BRANO SCELTO:
==*==
“Ai miei tempi non si usava”, in questo modo una 70enne di Fondi, in provincia di Latina, ha provato a giustificarsi al cospetto degli agenti della polizia municipale che l'hanno fermata, per un controllo documenti, a bordo della sua Apecar Piaggio.

Alla richiesta di patente e libretto, la signora non ha potuto esibire nulla ma non per una dimenticanza (situazione alquanto frequente per non pochi automobilisti) bensì per una mancanza vera e propria del documento necessario alla guida. Una risposta “folle” ma anche ingenua la sua, in quanto, l'obbligo di patente per i motocarri è stato istituito nel 2004. La signora lo ha semplicemente ignorato, continuando a viaggiare indisturbata con la sua Apecar, fortunatamente, senza far danni. Inevitabile, comunque, la multa e il sequestro del veicolo.
==*==
MATERIALE DI RIFERIMENTO:
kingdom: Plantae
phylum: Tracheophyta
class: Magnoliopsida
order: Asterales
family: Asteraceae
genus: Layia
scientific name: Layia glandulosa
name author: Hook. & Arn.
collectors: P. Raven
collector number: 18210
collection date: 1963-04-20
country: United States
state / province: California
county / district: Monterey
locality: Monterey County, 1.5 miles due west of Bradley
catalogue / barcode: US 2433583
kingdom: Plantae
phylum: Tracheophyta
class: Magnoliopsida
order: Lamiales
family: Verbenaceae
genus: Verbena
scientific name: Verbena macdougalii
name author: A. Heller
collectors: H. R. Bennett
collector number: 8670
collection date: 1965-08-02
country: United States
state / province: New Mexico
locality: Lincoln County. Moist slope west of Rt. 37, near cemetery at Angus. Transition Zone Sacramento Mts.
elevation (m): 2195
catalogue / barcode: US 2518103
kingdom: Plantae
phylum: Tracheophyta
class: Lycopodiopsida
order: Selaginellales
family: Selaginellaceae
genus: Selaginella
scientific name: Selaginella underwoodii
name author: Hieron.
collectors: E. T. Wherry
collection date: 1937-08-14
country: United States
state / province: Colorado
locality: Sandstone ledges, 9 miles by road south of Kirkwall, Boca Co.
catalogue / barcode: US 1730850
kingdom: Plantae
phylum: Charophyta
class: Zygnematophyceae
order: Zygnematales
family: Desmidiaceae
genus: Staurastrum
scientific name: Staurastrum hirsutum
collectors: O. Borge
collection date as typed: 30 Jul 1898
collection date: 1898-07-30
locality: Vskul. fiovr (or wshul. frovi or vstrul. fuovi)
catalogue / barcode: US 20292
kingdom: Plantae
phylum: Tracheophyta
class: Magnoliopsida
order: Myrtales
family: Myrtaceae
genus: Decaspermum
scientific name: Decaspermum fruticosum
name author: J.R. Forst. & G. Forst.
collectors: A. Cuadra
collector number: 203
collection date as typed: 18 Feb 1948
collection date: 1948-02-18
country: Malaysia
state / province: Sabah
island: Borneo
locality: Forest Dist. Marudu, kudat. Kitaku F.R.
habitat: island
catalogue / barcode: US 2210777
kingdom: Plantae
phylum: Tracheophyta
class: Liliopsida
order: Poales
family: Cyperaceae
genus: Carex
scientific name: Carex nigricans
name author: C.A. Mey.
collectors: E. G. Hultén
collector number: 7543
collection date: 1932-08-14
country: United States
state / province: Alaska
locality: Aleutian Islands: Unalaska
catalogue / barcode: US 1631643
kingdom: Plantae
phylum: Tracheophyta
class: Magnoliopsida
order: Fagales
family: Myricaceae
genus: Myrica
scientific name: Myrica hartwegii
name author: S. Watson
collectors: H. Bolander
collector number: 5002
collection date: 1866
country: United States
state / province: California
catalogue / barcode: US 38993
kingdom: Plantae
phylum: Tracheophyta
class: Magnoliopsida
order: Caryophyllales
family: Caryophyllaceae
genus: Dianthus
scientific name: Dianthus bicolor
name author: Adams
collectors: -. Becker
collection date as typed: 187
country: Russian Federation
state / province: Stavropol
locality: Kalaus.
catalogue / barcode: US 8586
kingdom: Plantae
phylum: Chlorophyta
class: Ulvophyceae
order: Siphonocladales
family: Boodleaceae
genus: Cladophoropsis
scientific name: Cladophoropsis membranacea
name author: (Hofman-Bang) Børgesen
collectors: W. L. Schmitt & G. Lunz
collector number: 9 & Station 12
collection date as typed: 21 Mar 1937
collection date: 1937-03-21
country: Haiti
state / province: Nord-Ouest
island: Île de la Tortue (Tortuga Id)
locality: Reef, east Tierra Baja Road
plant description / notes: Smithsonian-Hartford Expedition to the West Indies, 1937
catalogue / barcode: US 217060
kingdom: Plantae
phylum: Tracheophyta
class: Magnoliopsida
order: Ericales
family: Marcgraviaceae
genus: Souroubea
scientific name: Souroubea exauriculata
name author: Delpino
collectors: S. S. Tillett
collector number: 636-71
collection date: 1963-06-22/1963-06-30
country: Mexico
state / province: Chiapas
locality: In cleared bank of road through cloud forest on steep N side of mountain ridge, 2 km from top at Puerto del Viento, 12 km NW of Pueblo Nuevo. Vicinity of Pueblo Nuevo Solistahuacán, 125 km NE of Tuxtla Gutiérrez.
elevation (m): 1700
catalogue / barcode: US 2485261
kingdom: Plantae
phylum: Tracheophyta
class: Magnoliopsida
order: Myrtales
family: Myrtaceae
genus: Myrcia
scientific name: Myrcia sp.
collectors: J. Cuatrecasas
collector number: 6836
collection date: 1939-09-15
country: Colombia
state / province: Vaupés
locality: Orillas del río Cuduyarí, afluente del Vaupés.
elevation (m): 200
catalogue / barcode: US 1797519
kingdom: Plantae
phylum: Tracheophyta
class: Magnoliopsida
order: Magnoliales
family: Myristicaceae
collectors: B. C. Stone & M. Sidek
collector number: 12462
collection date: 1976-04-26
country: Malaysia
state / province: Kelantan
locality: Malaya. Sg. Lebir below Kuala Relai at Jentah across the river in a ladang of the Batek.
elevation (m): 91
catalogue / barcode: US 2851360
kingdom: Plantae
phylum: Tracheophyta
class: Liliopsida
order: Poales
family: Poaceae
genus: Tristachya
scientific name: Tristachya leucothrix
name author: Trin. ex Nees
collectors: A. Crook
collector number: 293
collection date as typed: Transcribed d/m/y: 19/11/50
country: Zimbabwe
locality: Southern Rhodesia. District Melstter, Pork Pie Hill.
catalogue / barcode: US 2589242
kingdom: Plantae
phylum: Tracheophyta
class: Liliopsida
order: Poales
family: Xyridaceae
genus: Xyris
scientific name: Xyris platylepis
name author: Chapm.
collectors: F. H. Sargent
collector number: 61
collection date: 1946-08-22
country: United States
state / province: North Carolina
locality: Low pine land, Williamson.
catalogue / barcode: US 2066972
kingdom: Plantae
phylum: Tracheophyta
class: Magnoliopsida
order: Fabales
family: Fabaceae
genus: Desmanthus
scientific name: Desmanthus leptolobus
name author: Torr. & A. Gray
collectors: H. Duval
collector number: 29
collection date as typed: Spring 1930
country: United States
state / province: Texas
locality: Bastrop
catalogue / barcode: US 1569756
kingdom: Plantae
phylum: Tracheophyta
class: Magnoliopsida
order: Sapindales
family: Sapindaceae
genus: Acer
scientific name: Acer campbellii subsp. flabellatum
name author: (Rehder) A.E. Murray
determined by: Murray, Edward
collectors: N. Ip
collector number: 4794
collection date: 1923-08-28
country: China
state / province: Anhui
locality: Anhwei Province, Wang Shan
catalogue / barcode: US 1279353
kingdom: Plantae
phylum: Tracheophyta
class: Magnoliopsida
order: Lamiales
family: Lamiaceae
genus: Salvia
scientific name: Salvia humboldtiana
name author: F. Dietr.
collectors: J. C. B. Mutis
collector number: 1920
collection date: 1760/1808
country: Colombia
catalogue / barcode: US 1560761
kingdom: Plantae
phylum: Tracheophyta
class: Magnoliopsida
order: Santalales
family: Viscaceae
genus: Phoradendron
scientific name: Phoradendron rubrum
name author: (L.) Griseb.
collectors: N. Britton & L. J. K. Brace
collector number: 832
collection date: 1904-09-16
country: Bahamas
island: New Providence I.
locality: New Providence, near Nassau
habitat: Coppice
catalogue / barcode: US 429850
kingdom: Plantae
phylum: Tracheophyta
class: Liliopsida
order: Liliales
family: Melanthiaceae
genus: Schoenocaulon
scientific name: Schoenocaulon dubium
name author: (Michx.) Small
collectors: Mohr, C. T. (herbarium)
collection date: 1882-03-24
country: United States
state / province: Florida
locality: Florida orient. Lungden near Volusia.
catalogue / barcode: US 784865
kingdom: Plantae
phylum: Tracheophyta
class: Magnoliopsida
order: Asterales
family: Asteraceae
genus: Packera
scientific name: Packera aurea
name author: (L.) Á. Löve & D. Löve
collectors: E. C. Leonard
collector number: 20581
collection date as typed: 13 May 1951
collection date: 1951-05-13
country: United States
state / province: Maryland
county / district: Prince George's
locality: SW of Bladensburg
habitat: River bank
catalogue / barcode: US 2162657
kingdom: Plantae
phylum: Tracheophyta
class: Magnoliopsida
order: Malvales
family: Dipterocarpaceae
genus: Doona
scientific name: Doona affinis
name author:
==*==
COSA FARE:
[1] Ricopia senza modifiche il passo del brano sulla signora di Fondi che comincia con "Alla richiesta di" e prosegue fino a "sequestro del veicolo.".
[2] Rispondi a queste domande sul brano sulla signora di Fondi, basandoti solo su ciò che vi è scritto:
(a) Quanti anni ha la donna fermata dagli agenti?
(b) In che anno è stato introdotto l'obbligo di patente per i motocarri?
(c) Quali conseguenze ha avuto alla fine il controllo?
[3] Prosegui il brano sulla signora di Fondi trovata senza patente, scrivendo il seguito a partire dall'ultima frase.
L'elenco proviene da una fonte diversa da quella del brano.

RISPOSTE ATTESE:
[1]
Alla richiesta di patente e libretto, la signora non ha potuto esibire nulla ma non per una dimenticanza (situazione alquanto frequente per non pochi automobilisti) bensì per una mancanza vera e propria del documento necessario alla guida. Una risposta “folle” ma anche ingenua la sua, in quanto, l'obbligo di patente per i motocarri è stato istituito nel 2004. La signora lo ha semplicemente ignorato, continuando a viaggiare indisturbata con la sua Apecar, fortunatamente, senza far danni. Inevitabile, comunque, la multa e il sequestro del veicolo.

[2]
(a) Ha 70 anni.
(b) Nel 2004.
(c) La multa e il sequestro del veicolo.

[3]
Per continuare a guidare la sua tre ruote, la signora  sarà "costretta" a iscriversi a una scuola guida. Rispetto "ai suoi tempi" tuttavia, il costo per conseguire la patente è notevolmente aumentato, considerando anche l'ormai prossima attuazione del regime IVA al 22% su lezioni teoriche e pratiche.